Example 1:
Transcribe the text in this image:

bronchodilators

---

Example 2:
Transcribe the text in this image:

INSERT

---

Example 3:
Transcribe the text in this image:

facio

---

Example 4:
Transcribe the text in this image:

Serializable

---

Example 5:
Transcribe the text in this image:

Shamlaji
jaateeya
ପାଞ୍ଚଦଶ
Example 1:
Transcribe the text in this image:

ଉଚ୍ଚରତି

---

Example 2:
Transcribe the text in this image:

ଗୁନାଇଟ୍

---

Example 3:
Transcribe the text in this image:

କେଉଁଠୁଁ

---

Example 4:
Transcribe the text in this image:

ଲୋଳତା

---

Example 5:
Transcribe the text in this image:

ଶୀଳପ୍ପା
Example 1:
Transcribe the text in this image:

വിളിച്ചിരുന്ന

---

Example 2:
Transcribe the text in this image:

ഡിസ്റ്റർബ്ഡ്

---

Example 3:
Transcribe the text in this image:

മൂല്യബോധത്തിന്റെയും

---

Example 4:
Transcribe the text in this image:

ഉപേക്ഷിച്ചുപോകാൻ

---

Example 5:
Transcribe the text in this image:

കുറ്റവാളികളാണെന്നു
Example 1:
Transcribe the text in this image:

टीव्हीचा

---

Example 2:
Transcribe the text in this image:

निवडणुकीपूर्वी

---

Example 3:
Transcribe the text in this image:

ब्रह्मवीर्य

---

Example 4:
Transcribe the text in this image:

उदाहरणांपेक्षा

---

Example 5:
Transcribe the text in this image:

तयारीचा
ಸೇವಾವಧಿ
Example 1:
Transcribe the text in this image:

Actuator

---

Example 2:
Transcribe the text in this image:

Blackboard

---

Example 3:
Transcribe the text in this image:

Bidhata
_ _ _
Nothing but the full listing, copied exactly, belongs in the answer.

Task result:
Example 1:
Transcribe the text in this image:

bronchodilators

---

Example 2:
Transcribe the text in this image:

INSERT

---

Example 3:
Transcribe the text in this image:

facio

---

Example 4:
Transcribe the text in this image:

Serializable

---

Example 5:
Transcribe the text in this image:

Shamlaji
jaateeya
ପାଞ୍ଚଦଶ
Example 1:
Transcribe the text in this image:

ଉଚ୍ଚରତି

---

Example 2:
Transcribe the text in this image:

ଗୁନାଇଟ୍

---

Example 3:
Transcribe the text in this image:

କେଉଁଠୁଁ

---

Example 4:
Transcribe the text in this image:

ଲୋଳତା

---

Example 5:
Transcribe the text in this image:

ଶୀଳପ୍ପା
Example 1:
Transcribe the text in this image:

വിളിച്ചിരുന്ന

---

Example 2:
Transcribe the text in this image:

ഡിസ്റ്റർബ്ഡ്

---

Example 3:
Transcribe the text in this image:

മൂല്യബോധത്തിന്റെയും

---

Example 4:
Transcribe the text in this image:

ഉപേക്ഷിച്ചുപോകാൻ

---

Example 5:
Transcribe the text in this image:

കുറ്റവാളികളാണെന്നു
Example 1:
Transcribe the text in this image:

टीव्हीचा

---

Example 2:
Transcribe the text in this image:

निवडणुकीपूर्वी

---

Example 3:
Transcribe the text in this image:

ब्रह्मवीर्य

---

Example 4:
Transcribe the text in this image:

उदाहरणांपेक्षा

---

Example 5:
Transcribe the text in this image:

तयारीचा
ಸೇವಾವಧಿ
Example 1:
Transcribe the text in this image:

Actuator

---

Example 2:
Transcribe the text in this image:

Blackboard

---

Example 3:
Transcribe the text in this image:

Bidhata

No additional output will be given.